What did you think? I’m moderately impressed. During the keynote I felt underwhelmed, but once we learned the price was $500, I changed my tune. Apple was clever to leak the $1000 price point ahead of time.

Perhaps the disappointment is that this is a glorified iPhone with some extra eye candy and none of the revolutionary new interface hype we had been inhaling over the past little while.

The price reinforces my feeling that this is primarily Apple’s response to the growth of the netbook market. However, the netbook and the iPad both menace laptops in general. Since I got the netbook, my 15” MBP remains on my desk, and for the first time I am considering buying a desktop to replace it. Netbooks make two-computer life possible to those of us who aren’t among the richest princes in Europe. My dream portable remains something like the MacBook Air, but that thing seems dead in the water now, especially at three times the price of the iPad. I expect they may eliminate the Air altogether and perhaps introduce a new model that is essentially the iPad with a keyboard, with a laptop form factor. Or maybe that’s just me dreaming.
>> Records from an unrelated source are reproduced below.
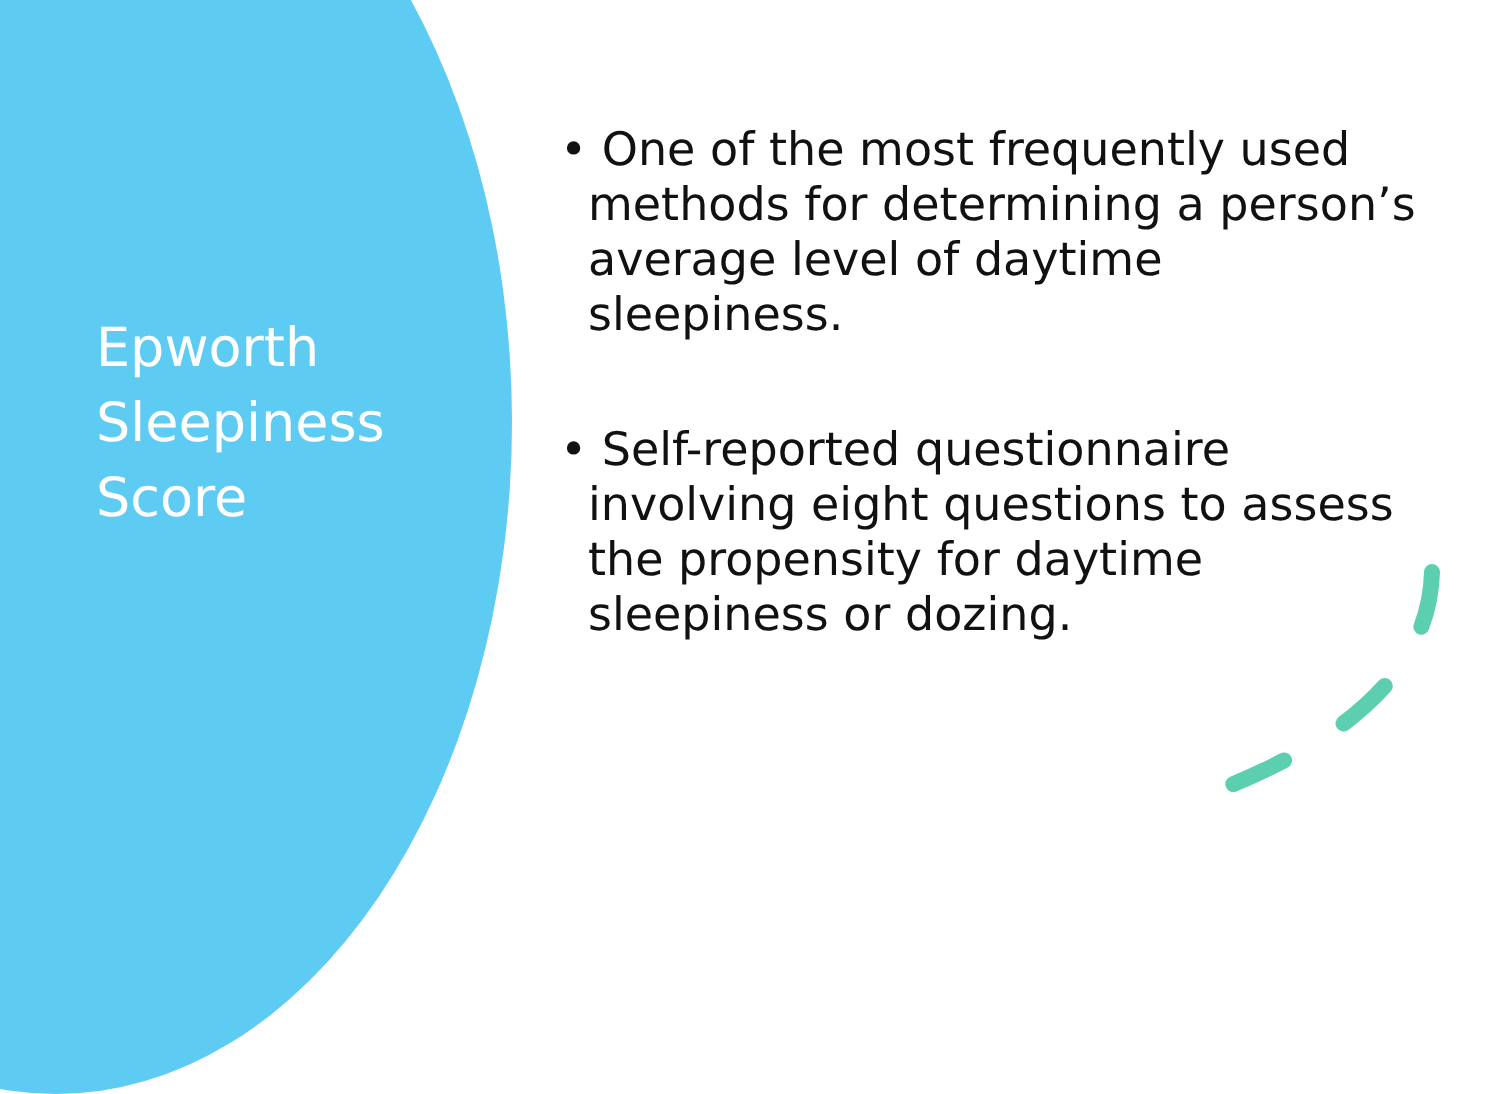Epworth
Sleepiness
Score
• One of the most frequently used methods for determining a person’s average level of daytime sleepiness.
• Self-reported questionnaire involving eight questions to assess the propensity for daytime sleepiness or dozing.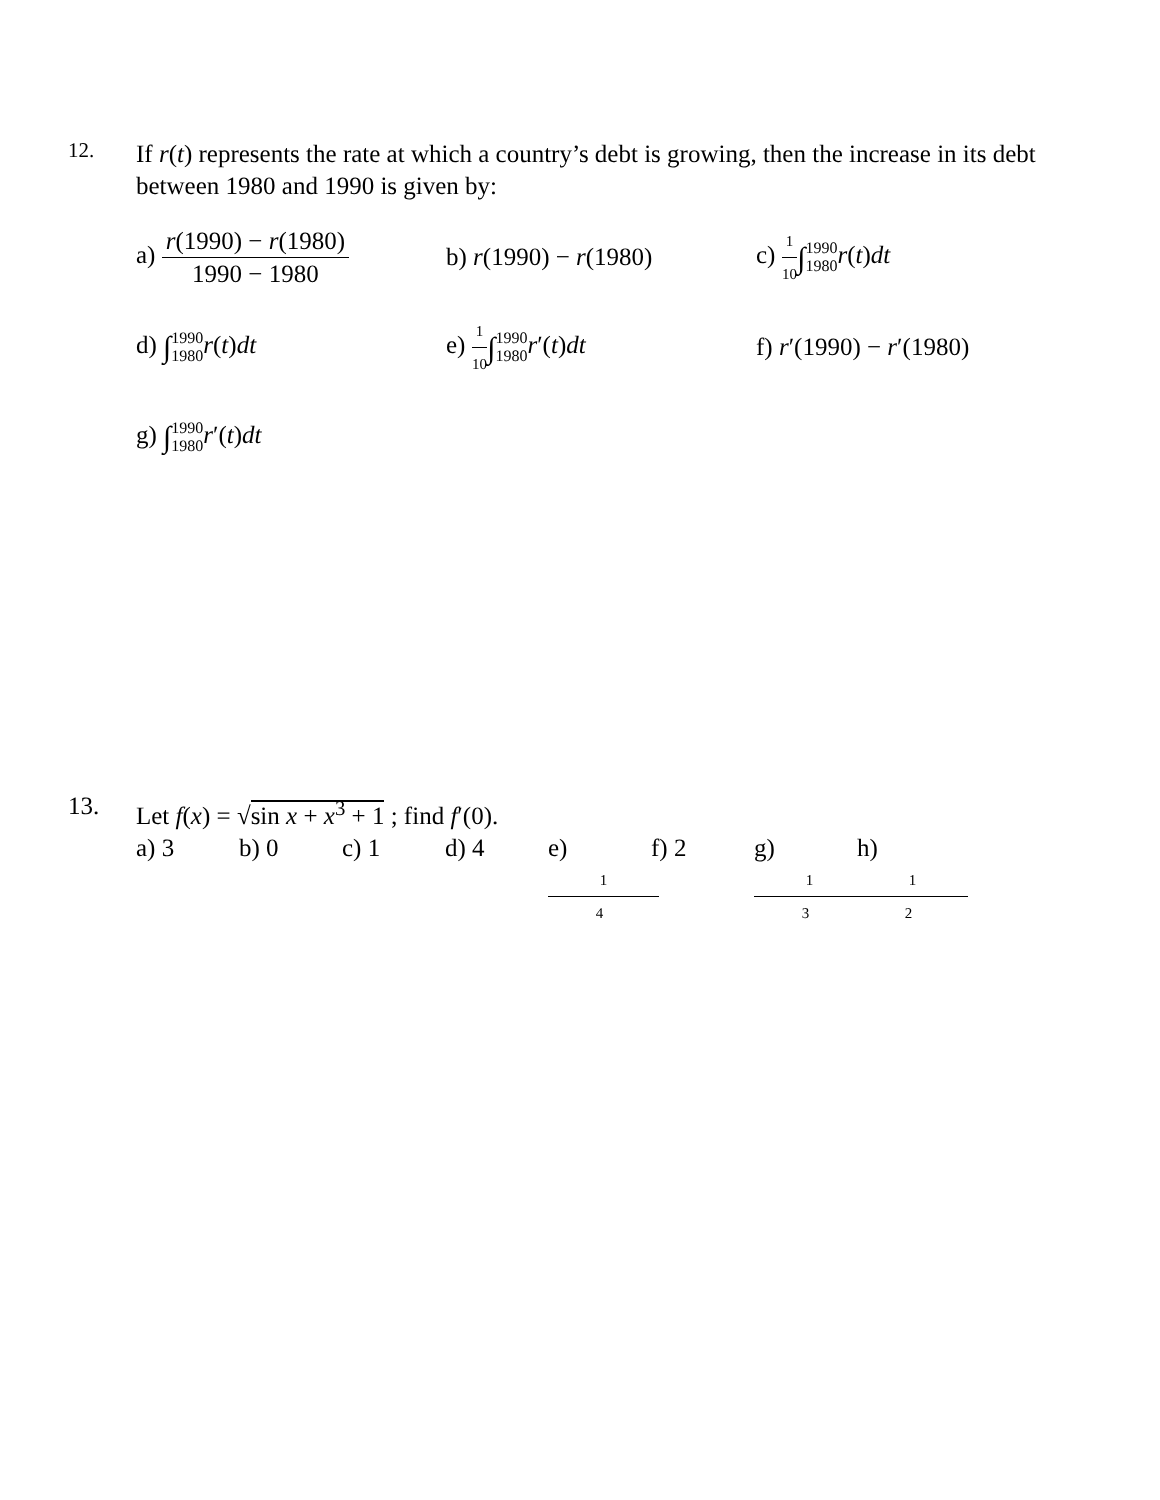12.
If r(t) represents the rate at which a country’s debt is growing, then the increase in its debt between 1980 and 1990 is given by:
a) r(1990) − r(1980) 1990 − 1980
b) r(1990) − r(1980) c) 1 10∫1990 1980 r(t)dt
d) ∫1990 1980 r(t)dt
e) 1 10∫1990 1980 r′(t)dt
f) r′(1990) − r′(1980)
g) ∫1990 1980 r′(t)dt
13.
Let f(x) = √sin x + x<sup>3</sup> + 1 ; find f′(0).
a) 3 b) 0 c) 1 d) 4 e) 1 4 f) 2 g) 1 3 h) 1 2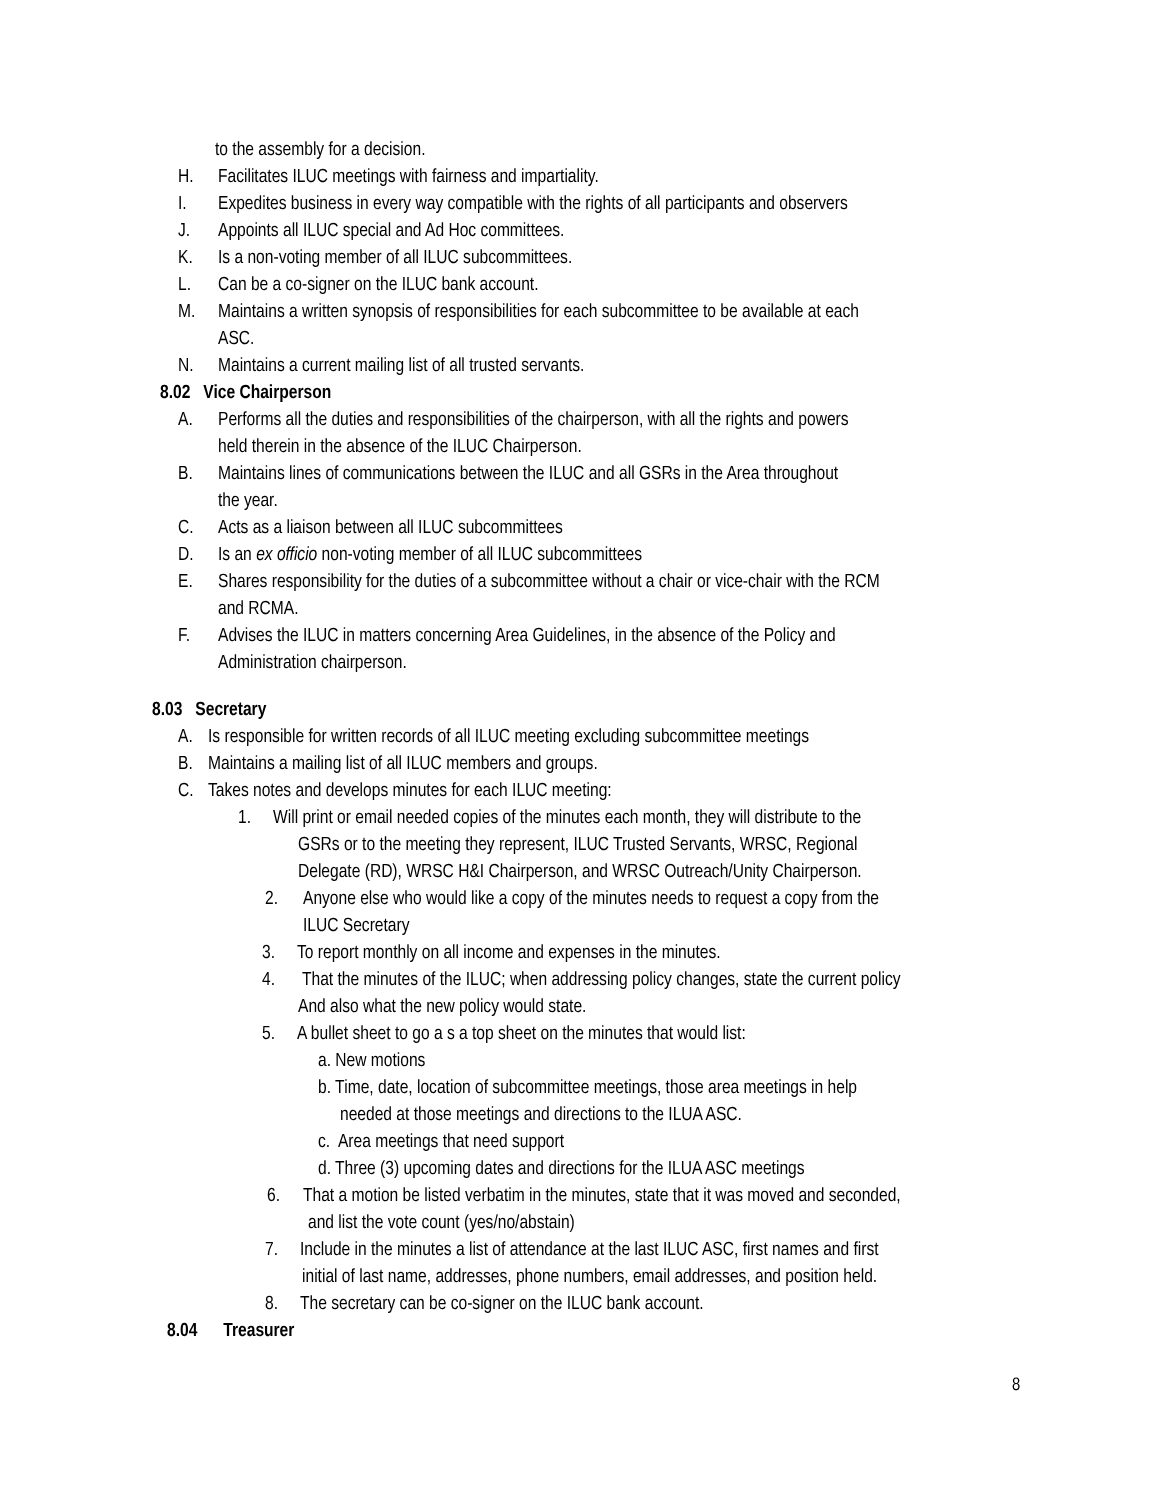to the assembly for a decision.
H. Facilitates ILUC meetings with fairness and impartiality.
I. Expedites business in every way compatible with the rights of all participants and observers
J. Appoints all ILUC special and Ad Hoc committees.
K. Is a non-voting member of all ILUC subcommittees.
L. Can be a co-signer on the ILUC bank account.
M. Maintains a written synopsis of responsibilities for each subcommittee to be available at each
ASC.
N. Maintains a current mailing list of all trusted servants.
8.02 Vice Chairperson
A. Performs all the duties and responsibilities of the chairperson, with all the rights and powers
held therein in the absence of the ILUC Chairperson.
B. Maintains lines of communications between the ILUC and all GSRs in the Area throughout
the year.
C. Acts as a liaison between all ILUC subcommittees
D. Is an ex officio non-voting member of all ILUC subcommittees
E. Shares responsibility for the duties of a subcommittee without a chair or vice-chair with the RCM
and RCMA.
F. Advises the ILUC in matters concerning Area Guidelines, in the absence of the Policy and
Administration chairperson.
8.03 Secretary
A. Is responsible for written records of all ILUC meeting excluding subcommittee meetings
B. Maintains a mailing list of all ILUC members and groups.
C. Takes notes and develops minutes for each ILUC meeting:
1. Will print or email needed copies of the minutes each month, they will distribute to the
GSRs or to the meeting they represent, ILUC Trusted Servants, WRSC, Regional
Delegate (RD), WRSC H&I Chairperson, and WRSC Outreach/Unity Chairperson.
2. Anyone else who would like a copy of the minutes needs to request a copy from the
ILUC Secretary
3. To report monthly on all income and expenses in the minutes.
4. That the minutes of the ILUC; when addressing policy changes, state the current policy
And also what the new policy would state.
5. A bullet sheet to go a s a top sheet on the minutes that would list:
a. New motions
b. Time, date, location of subcommittee meetings, those area meetings in help
needed at those meetings and directions to the ILUA ASC.
c. Area meetings that need support
d. Three (3) upcoming dates and directions for the ILUA ASC meetings
6. That a motion be listed verbatim in the minutes, state that it was moved and seconded,
and list the vote count (yes/no/abstain)
7. Include in the minutes a list of attendance at the last ILUC ASC, first names and first
initial of last name, addresses, phone numbers, email addresses, and position held.
8. The secretary can be co-signer on the ILUC bank account.
8.04 Treasurer
8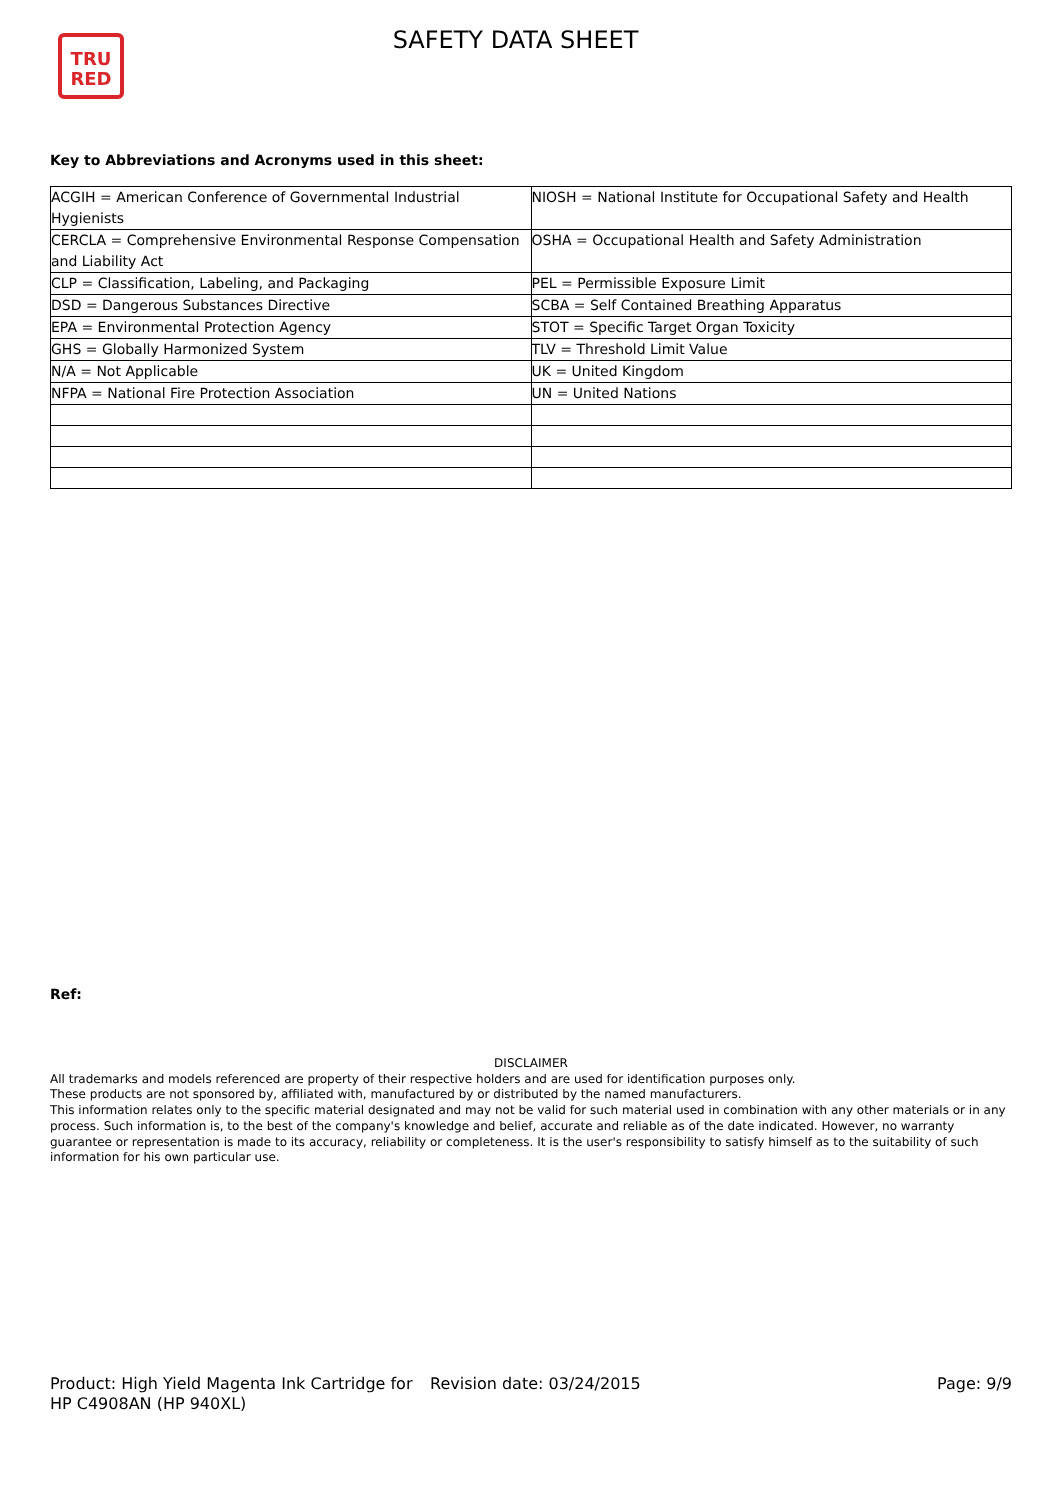TRU
RED
SAFETY DATA SHEET
Key to Abbreviations and Acronyms used in this sheet:
| ACGIH = American Conference of Governmental Industrial Hygienists | NIOSH = National Institute for Occupational Safety and Health |
| CERCLA = Comprehensive Environmental Response Compensation and Liability Act | OSHA = Occupational Health and Safety Administration |
| CLP = Classification, Labeling, and Packaging | PEL = Permissible Exposure Limit |
| DSD = Dangerous Substances Directive | SCBA = Self Contained Breathing Apparatus |
| EPA = Environmental Protection Agency | STOT = Specific Target Organ Toxicity |
| GHS = Globally Harmonized System | TLV = Threshold Limit Value |
| N/A = Not Applicable | UK = United Kingdom |
| NFPA = National Fire Protection Association | UN = United Nations |
Ref:
DISCLAIMER
All trademarks and models referenced are property of their respective holders and are used for identification purposes only.
These products are not sponsored by, affiliated with, manufactured by or distributed by the named manufacturers.
This information relates only to the specific material designated and may not be valid for such material used in combination with any other materials or in any process. Such information is, to the best of the company's knowledge and belief, accurate and reliable as of the date indicated. However, no warranty guarantee or representation is made to its accuracy, reliability or completeness. It is the user's responsibility to satisfy himself as to the suitability of such information for his own particular use.
Product: High Yield Magenta Ink Cartridge for HP C4908AN (HP 940XL)
Revision date: 03/24/2015 Page: 9/9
The clunky peripherals are a surprise, especially the keyboard dock. It seems very un-Apple. I also hear from Gizmodo that it can be used with Bluetooth keyboards. That’s awesome, and makes me think I could stand to have it instead of a netbook.

As an ebook reader? I imagine hardcore readers will stick with proper e-ink readers and/or actual books, but casual readers may well like the eye candy of Apple’s presentation and not worry too much about eye strain and the higher prices of books. But the Kindle and friends are going to have to come down in price, stat.

My biggest problems with it: the encroachment of the closed iPhone app ecosystem into general computing. Also, still no multitasking? Granted, if the apps launch super-fast and save their states, perhaps we don’t need it as much. But still.

Anyway, that was a fun day. I have a million little questions about specific implementations that I guess are going to have to wait a couple months. I think I can deal with that.